Полковник ливанской армии: «Вертолет поведу я сам»
Перед встречей я внимательно по всем доступным мне документам, публикациям ознакомился с жизненным путем Пьера Жмайеля. В молодости он был спортсменом и даже принимал участие в Олимпиаде 1936 года, проходившей в Берлине. Там он интересовался не только спортом. Большой интерес у него вызвали организационные формы и методы фашизма. В том же 1936 году впервые были созданы «Ливанские фаланги». Они стали частью ливанской партии «Катаиб», представлявшей собой не только политическое движение, но и полувоенное молодежное образование маронитов. «Фаланги» тесно сотрудничали с французами, но это не помешало им призывать к независимости Ливана, что привело к их запрету. Но после обретения независимости Ливана «фаланги» вновь были легализованы и уже в новых условиях проложили тесные связи с Францией.
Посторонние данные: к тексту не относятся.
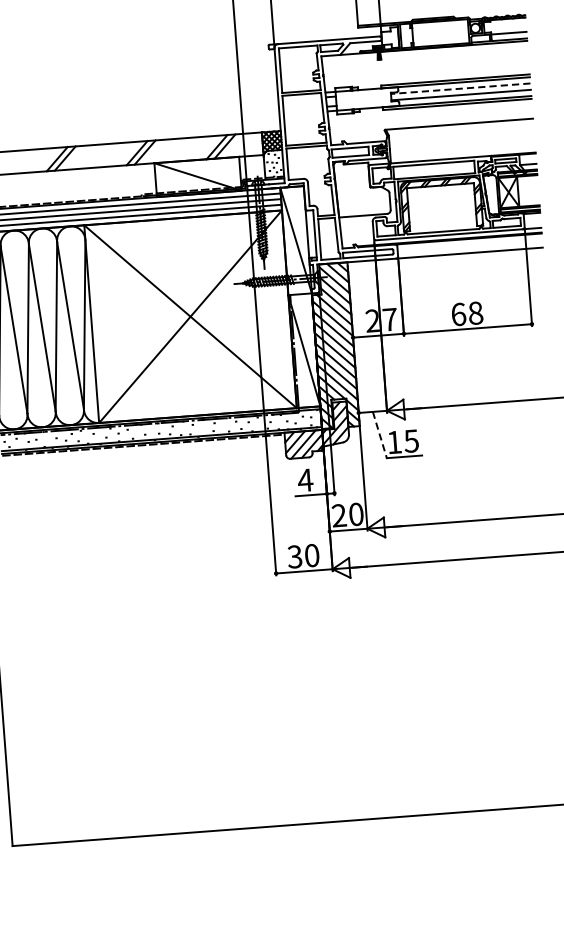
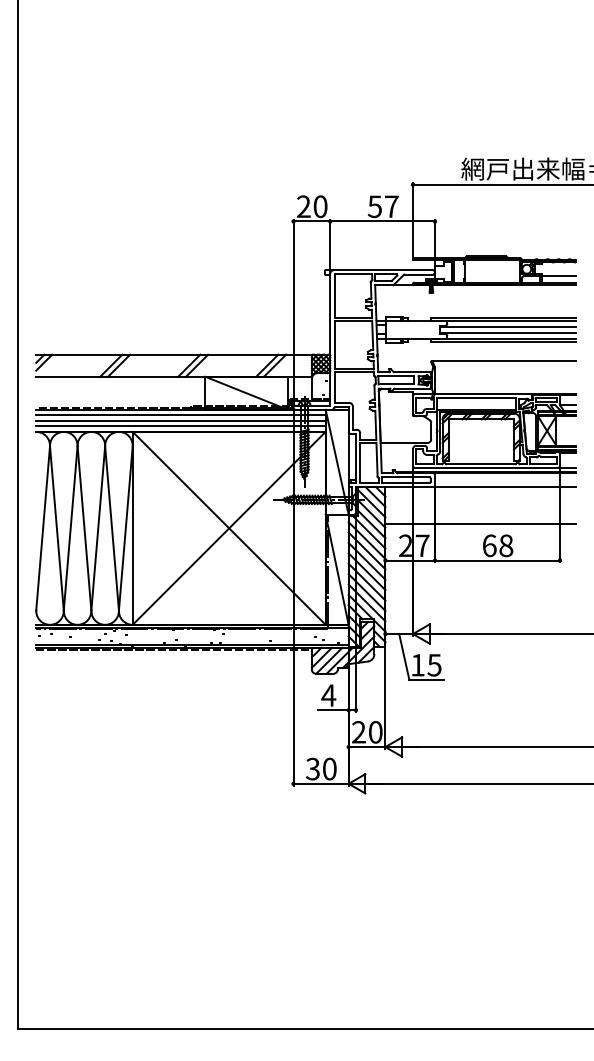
line: (460, 88) -> (507, 326), dashed -> solid
line: (447, 292) -> (480, 523), added
line: (380, 435) -> (404, 657), dashed -> solid

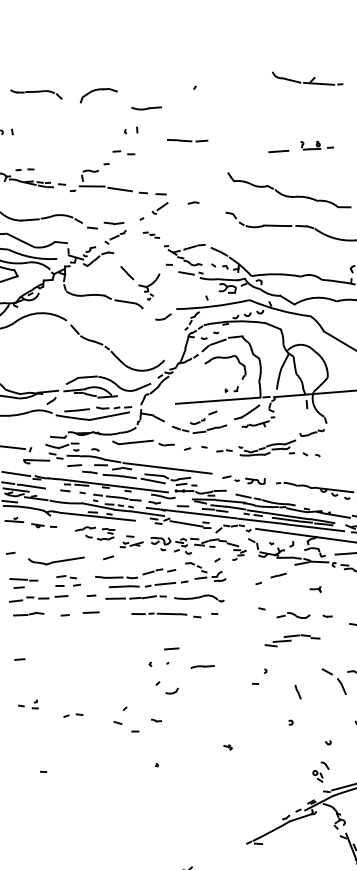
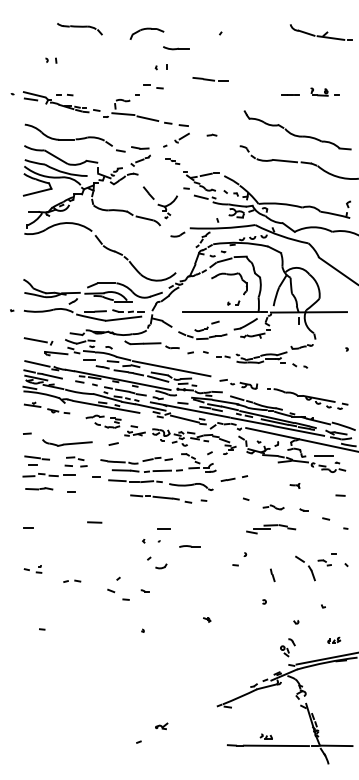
part: (98, 94) -> (146, 33), moved
line: (277, 575) -> (227, 479), moved
line: (90, 612) -> (94, 522), moved
part: (293, 615) -> (273, 507), size x0.7

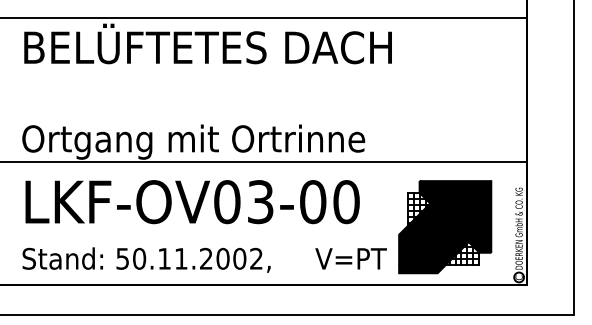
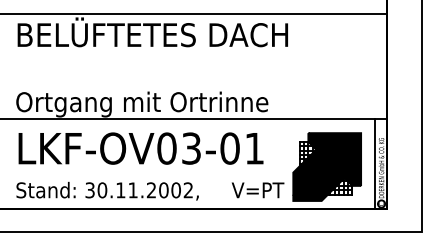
text: (346, 202) -> (254, 148), LKF-OV03-00 -> LKF-OV03-01
line: (510, 222) -> (375, 163), added
text: (122, 258) -> (89, 190), 50.11.2002, -> 30.11.2002,

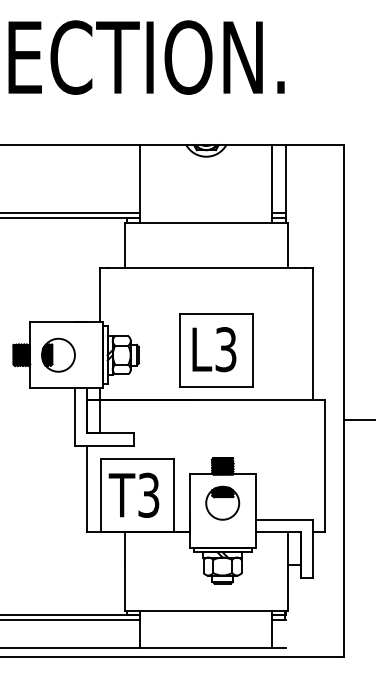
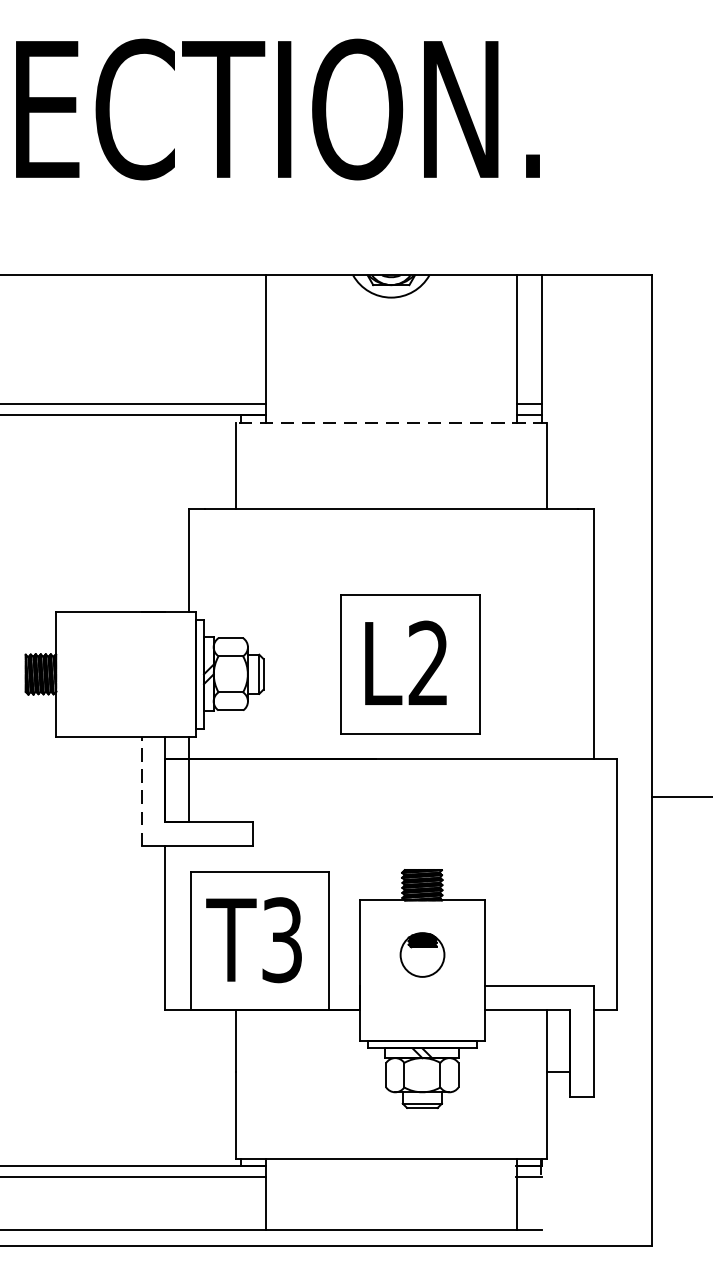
line: (206, 222) -> (391, 422), solid -> dashed
text: (225, 349) -> (427, 663), L3 -> L2
part: (58, 354) -> (110, 672), removed
line: (74, 416) -> (141, 790), solid -> dashed
part: (222, 502) -> (421, 953), size x0.7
«Катаиб» добивалась немалых успехов на парламентских выборах, в результате чего П. Жмайель неоднократно занимал министерские посты в правительстве. К моменту начала гражданской войны «фаланги» стали основой Ливанского фронта, объединившего вооруженные ополчения ливанских христианских партий. Пьер Жмайель настаивал на сохранении конфессиональной системы в Ливане в том виде, в котором она возникла, когда христиане были в большинстве, на отказе от арабского характера Ливана — «мы не арабы, а финикийцы», — на тесном сотрудничестве с западными странами. Он категорически не принимал палестинское присутствие в Ливане.
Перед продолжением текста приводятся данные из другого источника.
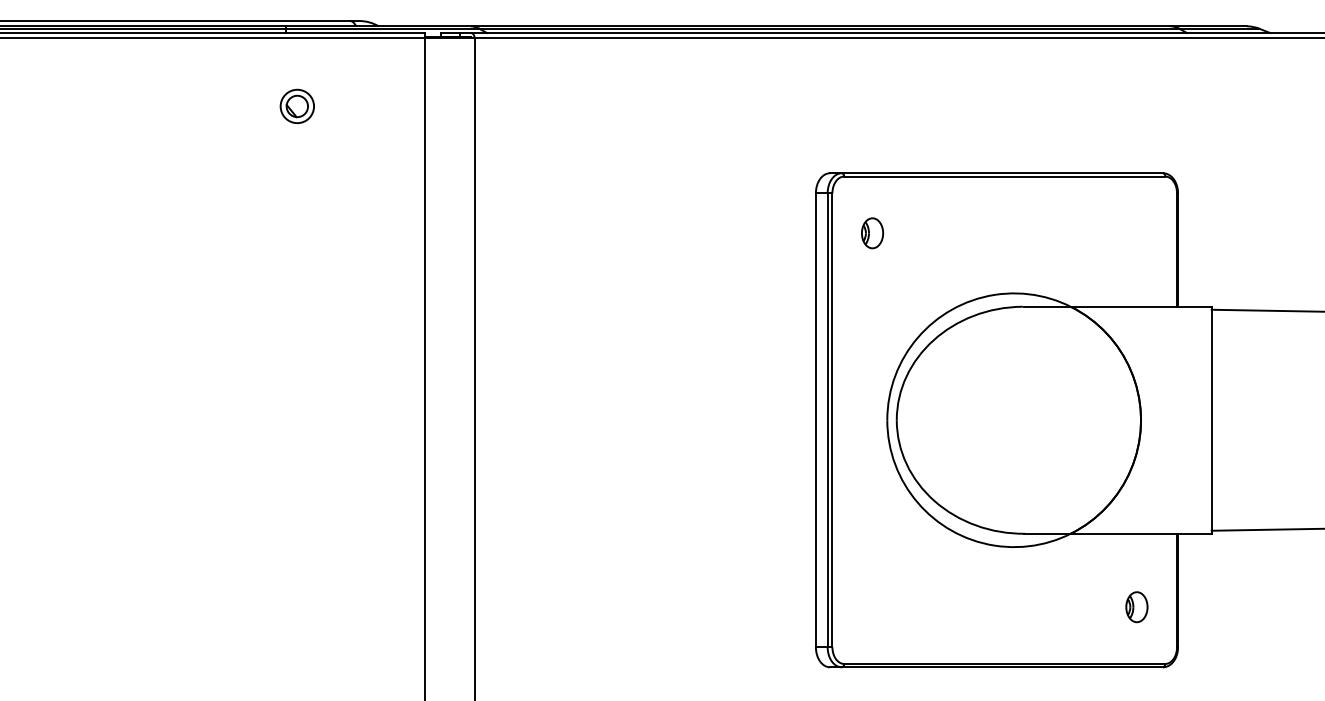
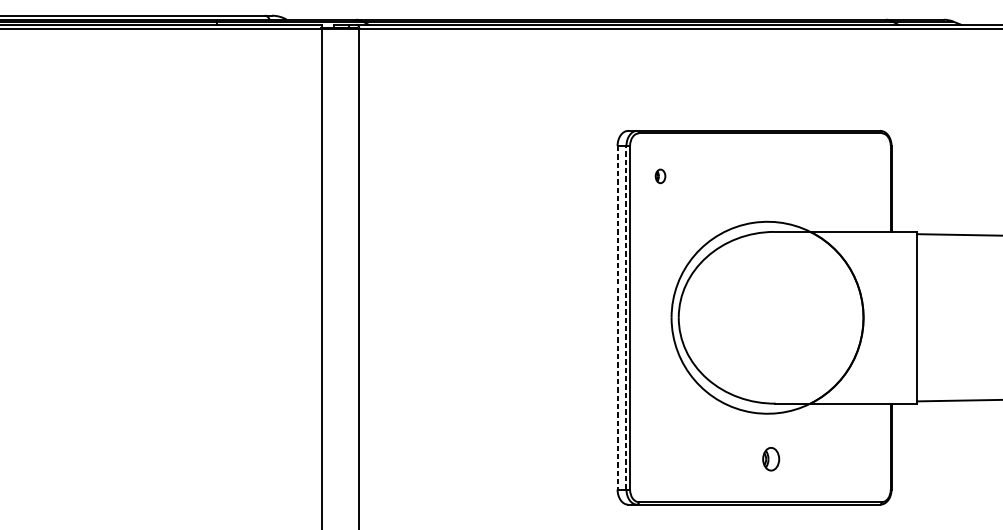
part: (296, 105) -> (224, 79), removed
part: (872, 233) -> (660, 176), size x0.6
line: (827, 419) -> (626, 317), solid -> dashed
line: (815, 420) -> (617, 317), solid -> dashed
part: (1136, 607) -> (770, 459), moved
Все это было свойственно Пьеру Жмайелю, как говорится, в стратегическом плане. А есть ли какие-то тактические подвижки, которые могут быть использованы для стабилизации обстановки в стране?
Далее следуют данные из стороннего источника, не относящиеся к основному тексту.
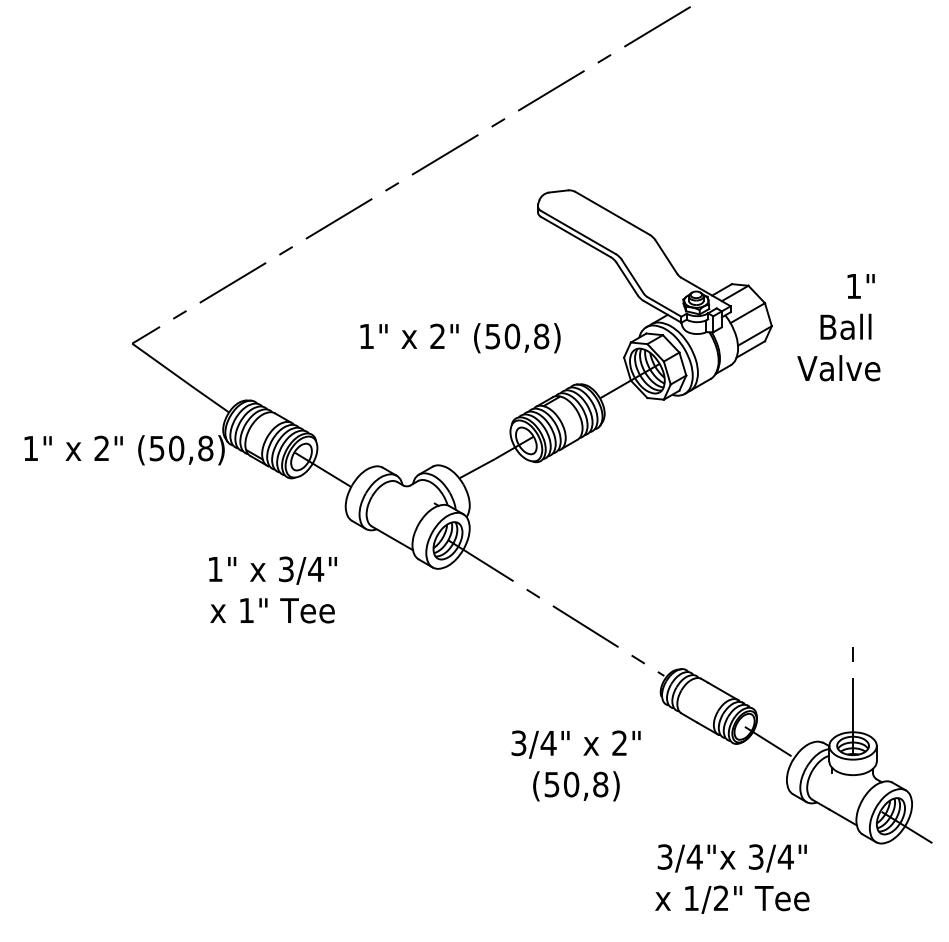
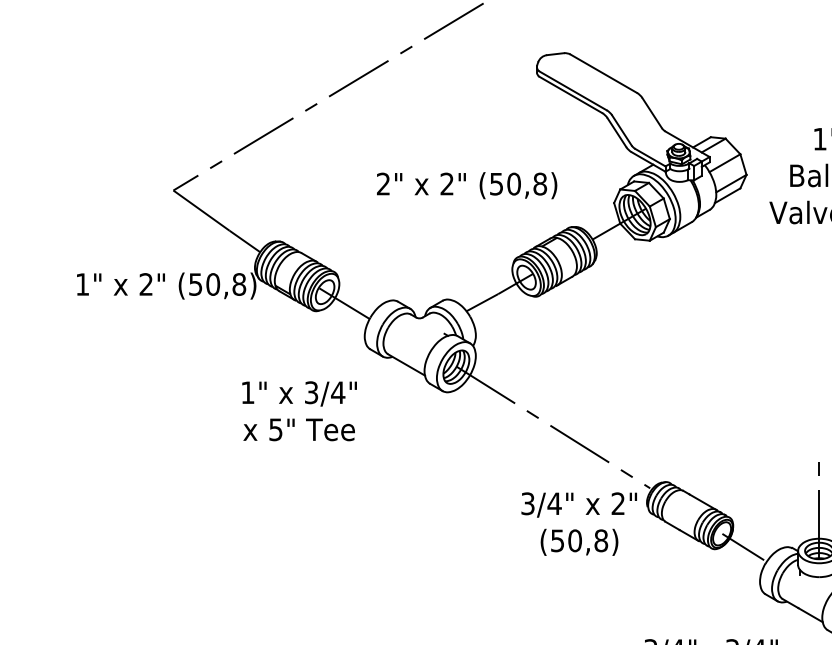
text: (366, 335) -> (383, 183), 1" -> 2"
text: (246, 610) -> (275, 429), 1" -> 5"
text: (575, 765) -> (578, 523), moved

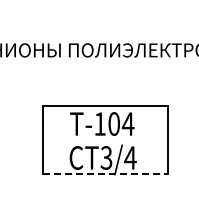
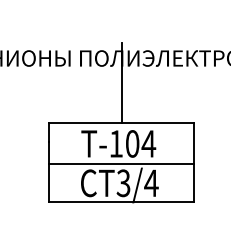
line: (105, 71) -> (122, 82), added
line: (104, 141) -> (121, 164), added
line: (105, 174) -> (122, 202), dashed -> solid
Пьер Жмайель находился в штаб-квартире ливанских фалангистов в Ашрафии (Восточный Бейрут), за линией разграничения сил, простреливаемой с двух сторон, и добраться туда по бейрутским улицам было попросту невозможно. Руководители ДФОП, с которыми я посоветовался, предложили доставить нас вместе с молодым сотрудником посольства Владимиром Гукаевым — тогда переводчиком, потом он вырос в отличного дипломата (Жмайель говорил по-французски, а я, к сожалению, французского не знал) — на базу ливанской армии в Западном Бейруте, откуда вертолетом мы могли бы перелететь за восточную черту города. В назначенный час 17 апреля за нами в посольство никто не приехал, и мы решили отправиться на базу сами. Нас очень дружелюбно препроводили к командиру базы — полковнику ливанской армии. Он не был предварительно информирован о цели нашего визита, но, как только узнал, что состоялась договоренность о встрече со Жмайелем, сказал: «Я сам поведу вертолет, — и добавил: — Я — маронит и очень хочу, чтобы Советский Союз имел контакты не только с мусульманами». Небольшая деталь: к нам присоединился прибывший из Рима кардинал, который тоже летел к Жмайелю, и его служка, перебирая четки, громко вздыхал, когда из иллюминатора вертолета были видны вспышки от выстрелов с земли. На месте посадки мы с кардиналом и его служкой расстались, нас ждали машины, со мной рядом сел член политбюро партии «Катаиб» Карим Пакрадуни. Мы промчались по пустынным улицам. Навстречу попадались только патрули фалангистской милиции. Стены домов были обклеены листками с фотографиями убитых или пропавших людей.